Passaram-se já 14 anos desde o início da guerra civil síria e pouco mais de três meses desde a queda do regime de Bashar al-Assad.
“O clima que se vive hoje na Síria, podemos sintetizá-lo com a palavra incerteza”, diz-nos frei Bahjat Karakach, pároco latino de Alepo. “A queda do regime não significa automaticamente uma situação boa. Atravessamos uma fase muito difícil: as antigas certezas não existem mais e não sabemos como será o futuro. Temos necessidade de encorajar as pessoas e de levar-lhes uma mensagem de esperança”.
Desde 6 de Março, o país foi abalado por uma onda de violência, com confrontos entre grupos partidários de Assad (Alauitas) e as forças de segurança do novo governo, provocando mais de 1.300 vítimas.
“Estes conflitos são uma vergonha”, diz frei Hanna Jallouf, vigário apostólico de Alepo e dos Latinos. “Felizmente, os nossos frades e os nossos cristãos, tanto em Damasco, como em Alepo e nas aldeias, mas também em Latakia, estão em segurança. Nesta situação fomos colocados diante da nossa missão de pacificadores”.
“A primeira reação diante das dificuldades é a de fugir, e isto vale também para os cristãos”, diz-nos frei Bahjat. “A emigração não parou depois da queda do regime. Teremos necessidade de ver passos concretos de desenvolvimento, mas até agora é tudo o oposto: o comércio está parado, muitos continuam a perder o trabalho…”
Nestes três meses os responsáveis da Igreja estiveram envolvidos nas discussões sobre a nova Constituição: “Participámos num congresso nacional no qual discutimos a Constituição e o futuro da Síria. A delegação cristã era consistente e pudemos ilustrar a nossa visão”, disse o bispo Jallouf.
“Desde logo oferecemos a nossa colaboração aos novos governantes, para assegurar a paz e a segurança das populações e a estabilidade do país. Ao mesmo tempo, exortamos os nossos jovens a integrar-se na vida política e social, para ser ‘luz do mundo e sal da terra’. Esta é a nossa responsabilidade, dar sabor à vida na Síria”.
No cenário atual, segundo frei Bahjat, o contributo da comunidade cristã é acima de tudo o de ser “ponte de paz”. “A comunidade cristã não fez da violência um meio para alcançar os próprios objetivos, por isso goza de um capital positivo junto dos sirianos. Isto nos ajuda a ser ponte de paz e diálogo entre as diversas fações. Devemos investir nisto e orientar todas as nossas forças nesta obra de mediação de paz por entre o povo siriano”.
A 13 de Março, o presidente Ahmed al-Sharaa (Al-Jolani), líder da fação islamita Hayat Tahrir al-Sham (HTS), assinou uma Constituição provisória válida para cinco anos.
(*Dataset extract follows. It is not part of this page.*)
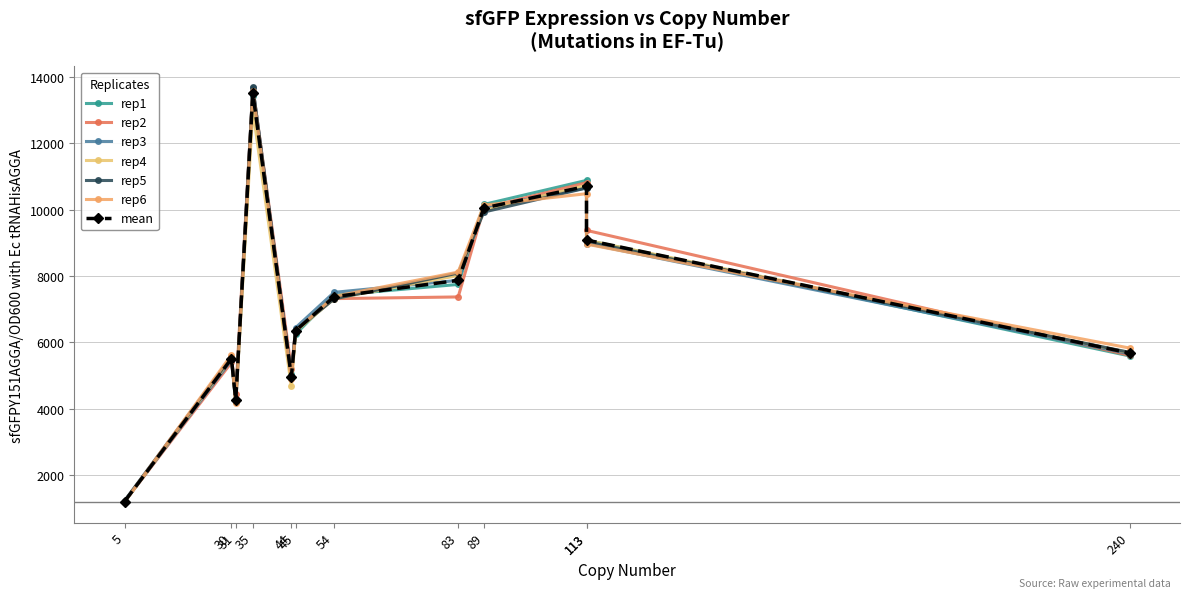

After their last crossing, which series has the higher values: rep2 or rep4?

rep4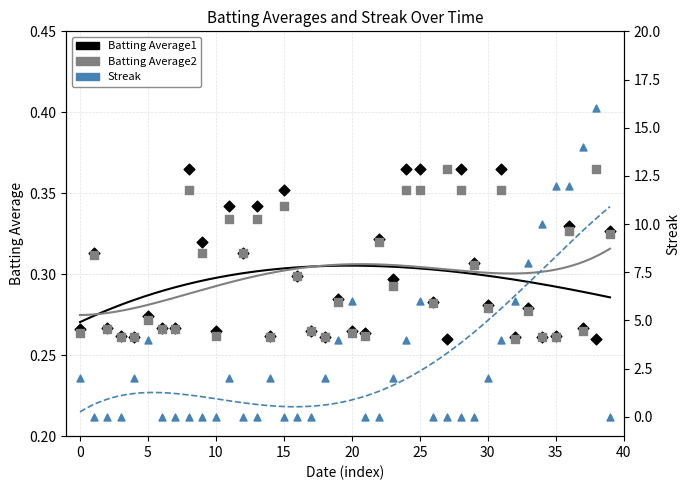

Which series reaches the maximum Y coordinate?

Streak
O texto garante a liberdade de opinião e expressão, como também a liberdade de culto. No entanto, a lei islâmica permanece como a principal fonte legislativa.
Fra Bahjat coloca em perspetiva as preocupações que surgem neste âmbito, também entre cristãos: “na Síria foi sempre assim, não valorizaria tanto a situação em si. O problema é como certas expressões são interpretadas e aplicadas”.
“Como franciscanos – explica – pedimos uma lei que puna qualquer incitamento ao ódio e à descriminação, fundamentando-se no ponto sétimo da Constituição provisória. Existe matéria para trabalhar em sentido positivo, para construir uma sociedade verdadeiramente tolerante e aberta a todos”.
Quanto à possibilidade real de evangelizar, o pároco franciscano não tem dúvidas: “Temos de ser criativos, sair dos esquemas rígidos de evangelização e encontrar novas modalidades. Como nos ensinou São Francisco, evangelizar significa acima de tudo viver o Evangelho e ser sinal para quem está ao nosso lado”.